Как «белое» невозможно помыслить без «черного», так «форма» неизбежно будет связана с «содержанием». Но, в отличие от «белого» и «черного», эти два понятия не противопоставлены друг другу и не являются некими антитезами: нет формы без содержания, нет содержания вне формы. Поэт определил это следующим образом: «Формальная структура стихотворения не есть что-то внеположное его смыслу — она связана с ним, как связаны душа и тело» (У.-Х. Оден).

Оглядываясь на историю поэзии, мы видим в ней как примеры стремления к форме, так и к отходу от нее; порой форма крайне важна, порой — не имеет значения: иногда поэтическое высказывание воздействует за счет смысла, а иногда этот смысл столь подчинен форме, что, по сути, растворяется в ней.

### Исходные данные

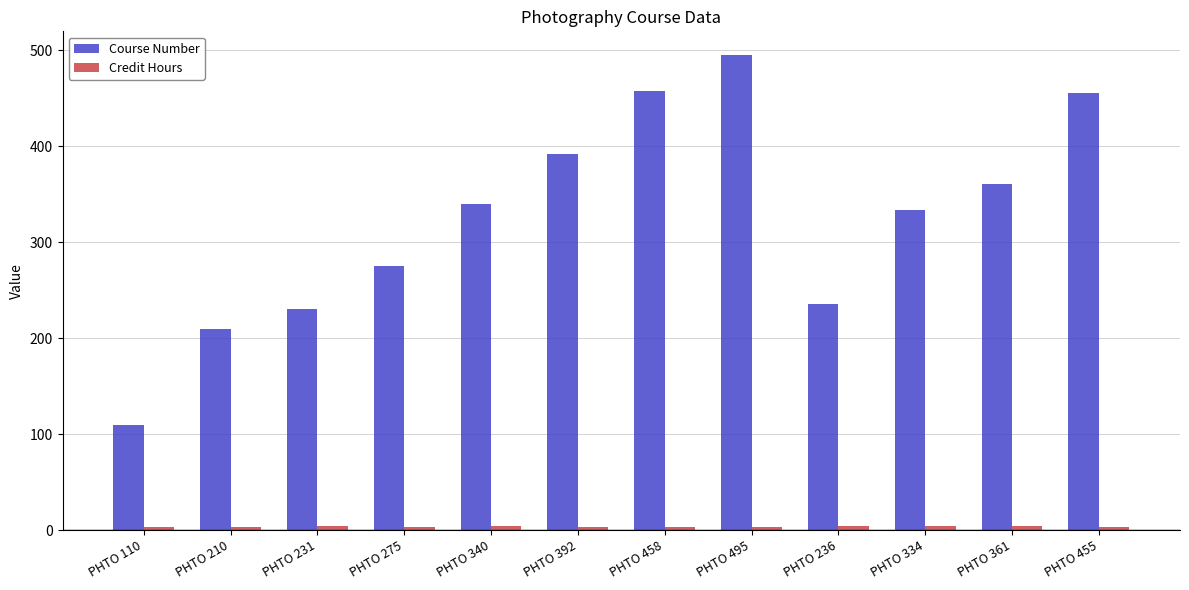

How many groups of bars are there?

12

### Задания
**A.** Кому в тексте о форме и содержании принадлежат слова о формальной структуре стихотворения?
**B.** Какие слова взяты в кавычки в первом предложении текста о форме и содержании? Приведите их в начальной форме.

### Ответы
**A.** У.-Х. Одену.

**B.** Белое, черное, форма, содержание.